H. Pancho Timmons was about to drop out of Slippery Rock University when a 5-minute conversation changed his life. His writing teacher recognized his classroom struggles as undiagnosed dyslexia and encouraged him to get the proper help.
He followed that advice, stayed in school and went on to earn a couple of master’s degrees.
His early experience overcoming a disability helped direct his career of helping others. He worked for 14 years with the Office of Rehab Services, but he felt he could do more and moved on.
Today, at age 42, Pancho is the CEO of Pennsylvania Youth Initiative (PYI), an organization that gives career opportunities to transition-aged kids with disabilities and increases workplace diversity and inclusion.
Approximately 275,000 students in Pennsylvania have a disability. The unemployment rate for them is double that of the rest of the population, according to the Department of Labor and Industry.
In the nearly two years since PYI formed, the organization has helped more than 300 job-seekers find happiness and employment.
High school juniors and seniors throughout Allegheny County will attend PYI’s Reverse Job Fair on May 16 at Plum High School. With help from staff and volunteers, students create displays – picture tri-fold, stand-up resumes – that exemplify their skills, interests and goals. The displays allow company representatives walking through the room to see what the kids have to offer employers. The event includes a networking lunch and advice from guest speaker David Loshelder, an author and leadership expert with 3LG Solutions.
Local employers have been receptive to the idea. Corporate donations are PYI’s biggest funding source. Sponsorship opportunities are still available.
“None of our events work without companies talking to our kids about real-world issues,” Pancho says.
PYI also sponsors a Youth Business Leadership Seminar where students work on a small business plan.
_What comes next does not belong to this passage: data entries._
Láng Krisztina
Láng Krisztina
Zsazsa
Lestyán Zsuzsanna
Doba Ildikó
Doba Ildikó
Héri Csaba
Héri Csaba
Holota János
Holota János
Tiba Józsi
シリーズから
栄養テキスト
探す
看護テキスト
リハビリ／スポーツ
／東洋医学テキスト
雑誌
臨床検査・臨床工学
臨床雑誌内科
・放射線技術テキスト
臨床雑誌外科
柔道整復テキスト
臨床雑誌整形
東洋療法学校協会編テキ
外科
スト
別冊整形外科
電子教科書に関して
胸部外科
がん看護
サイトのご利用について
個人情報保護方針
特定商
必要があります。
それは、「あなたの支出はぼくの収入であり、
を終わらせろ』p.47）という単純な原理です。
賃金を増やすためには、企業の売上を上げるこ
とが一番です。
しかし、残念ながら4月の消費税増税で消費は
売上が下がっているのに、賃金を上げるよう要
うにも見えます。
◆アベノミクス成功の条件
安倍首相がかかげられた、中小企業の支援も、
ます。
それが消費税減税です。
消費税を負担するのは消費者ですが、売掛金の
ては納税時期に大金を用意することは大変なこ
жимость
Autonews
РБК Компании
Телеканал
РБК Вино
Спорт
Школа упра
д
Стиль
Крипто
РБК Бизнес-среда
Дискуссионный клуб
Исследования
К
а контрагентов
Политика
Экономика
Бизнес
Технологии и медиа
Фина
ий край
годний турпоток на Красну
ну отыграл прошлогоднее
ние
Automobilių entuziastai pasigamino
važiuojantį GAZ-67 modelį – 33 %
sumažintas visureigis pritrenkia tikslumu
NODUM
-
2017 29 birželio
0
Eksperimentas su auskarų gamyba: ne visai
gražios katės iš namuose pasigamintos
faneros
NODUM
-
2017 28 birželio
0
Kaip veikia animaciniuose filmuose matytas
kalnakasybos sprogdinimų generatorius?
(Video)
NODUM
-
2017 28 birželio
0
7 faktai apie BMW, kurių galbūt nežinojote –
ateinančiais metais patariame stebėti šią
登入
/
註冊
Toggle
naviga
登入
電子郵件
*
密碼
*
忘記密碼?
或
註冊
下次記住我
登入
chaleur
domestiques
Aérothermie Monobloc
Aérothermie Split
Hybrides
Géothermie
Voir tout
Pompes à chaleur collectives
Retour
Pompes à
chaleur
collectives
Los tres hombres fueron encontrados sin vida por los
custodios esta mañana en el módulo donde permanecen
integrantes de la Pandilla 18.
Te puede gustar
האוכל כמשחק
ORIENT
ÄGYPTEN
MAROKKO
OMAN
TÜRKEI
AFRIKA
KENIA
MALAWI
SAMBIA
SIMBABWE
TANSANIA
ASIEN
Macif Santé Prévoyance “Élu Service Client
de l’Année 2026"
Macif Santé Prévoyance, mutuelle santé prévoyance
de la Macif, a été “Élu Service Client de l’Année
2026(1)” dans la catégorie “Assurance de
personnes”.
They practice their networking skills by contacting employers for information about their businesses. Kids are partnered with an email pen pal to practice professional online correspondence.
During State Rep. Dan Miller’s annual Disability & Mental Health Summit in March, high school students learned networking, leadership and advocacy skills so they can voice their ideas and concerns to local politicians.
“It’s an exciting time for us,” Pancho says. “We’re in an age of massive growth looking to expand our message and be as much value to the community as we can right now.”